Harnessing the full power of cloud computing can be difficult for developers as cost, complexity and time constraints often get in the way. Adding to this dilemma is the fact that traditional high performance computing relies on excessive amounts of middleware, orchestration and over engineering.
To make it easier for developers to create distributed applications which can solve large, complex and computationally intensive challenges, Hadean has created a new distributed computing platform that allows them to write scalable cloud-native applications.
To learn more about Hadean and its new platform, TechRadar Pro spoke with the company’s VP of operations, Mimi Keshani.
Can you tell us about how you came to found Hadean and the problems you set about trying to solve?
Hadean was founded to overcome the challenges posed by distributed computing and unleash the potential of the cloud. Taking a first-principles approach we developed the Hadean platform, which enables programmers to quickly and easily write networked, dynamically-scaling cloud-native applications.
How does Hadean work to overcome computational bottlenecks?
Hadean removes computational bottlenecks by eliminating excessive middleware, orchestration and overengineering, enabling developers to build, ship and scale their applications quickly and cost-effectively.
Hadean sits close to the metal and implements a unique process model that transforms the reliability and scalability of distributed computing, ensuring any application built on it is distributed and dynamically scalable by default.
The Francis Crick Institute recently announced it is working with your company to simulate how Covid-19 spreads in the body and through the population. What has Hadean’s role in this collaboration looked like?
Our simulation application, Aether Engine, will be used by the Francis Crick Institute to carry out COVID-19 simulations of models that combine analysis of person-to-person interaction with insight into how the virus transmits within an individual, providing a multiscale picture of the pathogen’s spread. The project will involve computationally complex data sets, which will be handled by Aether Engine’s distributed octree data structure. It dynamically partitions the simulation to provide additional computing power as required, reducing the expense and engineering complexity typically associated with running hyper-scale simulations.

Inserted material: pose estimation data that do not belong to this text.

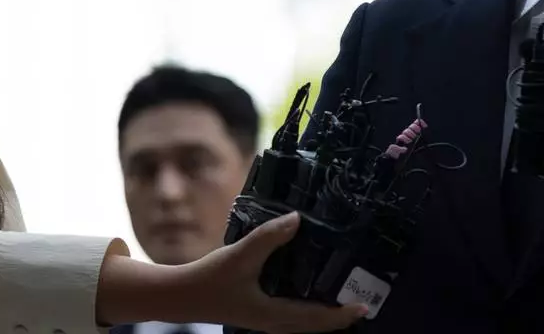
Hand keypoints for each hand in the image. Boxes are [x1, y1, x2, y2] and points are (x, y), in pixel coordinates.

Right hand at [175, 213, 367, 331]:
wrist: (180, 295)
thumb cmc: (210, 278)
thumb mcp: (240, 255)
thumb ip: (268, 238)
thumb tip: (297, 219)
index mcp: (272, 314)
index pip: (315, 319)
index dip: (340, 314)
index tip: (363, 307)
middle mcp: (273, 322)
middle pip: (314, 326)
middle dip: (338, 318)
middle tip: (362, 304)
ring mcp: (266, 320)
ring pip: (303, 323)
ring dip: (324, 315)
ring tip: (344, 299)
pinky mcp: (259, 312)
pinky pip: (293, 317)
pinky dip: (309, 309)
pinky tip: (313, 291)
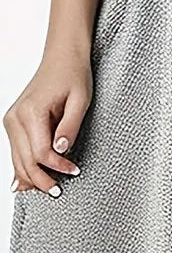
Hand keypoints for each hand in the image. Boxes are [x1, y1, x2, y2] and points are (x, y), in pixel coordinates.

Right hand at [4, 50, 91, 195]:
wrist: (62, 59)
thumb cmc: (73, 77)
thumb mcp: (80, 101)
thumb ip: (70, 127)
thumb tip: (61, 151)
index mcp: (31, 112)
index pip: (41, 152)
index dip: (57, 166)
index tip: (75, 171)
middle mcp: (15, 118)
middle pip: (25, 160)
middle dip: (41, 179)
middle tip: (58, 192)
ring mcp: (11, 121)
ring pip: (17, 158)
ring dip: (30, 177)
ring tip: (46, 191)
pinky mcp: (14, 123)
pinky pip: (16, 150)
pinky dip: (22, 166)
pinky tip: (24, 183)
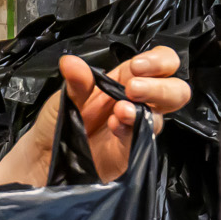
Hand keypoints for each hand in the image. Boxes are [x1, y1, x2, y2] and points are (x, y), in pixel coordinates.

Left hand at [0, 48, 190, 190]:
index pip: (161, 64)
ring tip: (120, 110)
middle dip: (160, 86)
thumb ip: (75, 82)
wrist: (44, 157)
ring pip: (163, 118)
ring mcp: (137, 130)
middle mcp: (137, 104)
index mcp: (124, 81)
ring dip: (147, 108)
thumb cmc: (57, 123)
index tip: (138, 67)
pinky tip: (115, 127)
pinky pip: (143, 141)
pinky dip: (132, 131)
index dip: (159, 62)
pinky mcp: (132, 154)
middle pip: (176, 91)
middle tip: (133, 88)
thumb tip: (72, 63)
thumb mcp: (64, 97)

How will governments and health organizations benefit from the large-scale models developed by your company’s solution? Were any specific findings novel or unexpected?
Ultimately, we hope to accurately predict how susceptible an individual is to infection and the likelihood that they can pass it on. The project will provide near real-time analysis, and enable governments and health organisations to make more informed decisions when planning protective measures, which will ultimately ease the burden on the healthcare infrastructure and save lives.
What is your take on the surge in cloud adoption as a result of the pandemic? Do you perceive any potential issues?
Technology is in a constant state of rapid evolution, and the recent pandemic has highlighted the need for greater computing power, and the ability to access it quickly and cheaply. In pandemics we also see a proliferation of data becoming available, and therefore greater demand for cloud technologies to store, structure, and analyse these outputs.
Unleashing the potential of both big data and big compute means that we are now able to rigorously explore avenues such as personalised and precision medicine. In order to make the most of the computation power available we need to build cloud-native applications – hence why we created Hadean.
Your company worked on a previous project involving protein-protein interactions last year. Can you tell us a bit more about that project and how it led to your work with the Francis Crick Institute?
In 2019 we partnered with the Francis Crick Institute to explore Hadean’s applicability to the life sciences via an Innovate UK grant. We used Aether Engine, our spatial simulation engine, to investigate how we could accelerate computational tools for docking two protein structures together, including a number of interactions involved in certain cancers.
We were able to significantly reduce the computation time required to sample millions of possible protein structures – as sampling on Aether Engine can be easily parallelised with no extra effort for the developer, and using more diverse inputs meant fewer docking runs were needed. We published this work in the journal Proteins and renewed the contract to build on this work and model COVID-19 transmission.
Can you tell us a little more about the Aether Engine and how you believe it could be used in future research projects?
Aether Engine is a spatial simulation application. It scales across different processors and physical machines, utilising more computing power as the simulations grow in complexity and size. It can run complex simulations, quickly and at massive scale; drastically improving the speed, scalability and reliability of cloud and distributed computing systems.
Can you tell us about HadeanOS, which you describe as the world’s first cloud-native operating system?
The Hadean Platform (formally OS) is a cloud-native operating system, which exists to implement the distributed process model. Applications built on the platform are distributed by default, without the need for containers, such as our cardinal application Aether Engine. The Hadean platform dynamically scales as more or less computing power is required by efficiently spliting a computational task and allocating it out to CPUs in a given cloud system, rather than that of a single server or cluster.
Are there any future projects or products your team is currently working on?
We’ve got a number of exciting projects in the pipeline. Most recently we’ve been helping epidemiological researchers at Imperial College via the RAMP initiative on their work to create massive spatial social networks of the UK to inform models being used to develop the NHSX contact tracing app.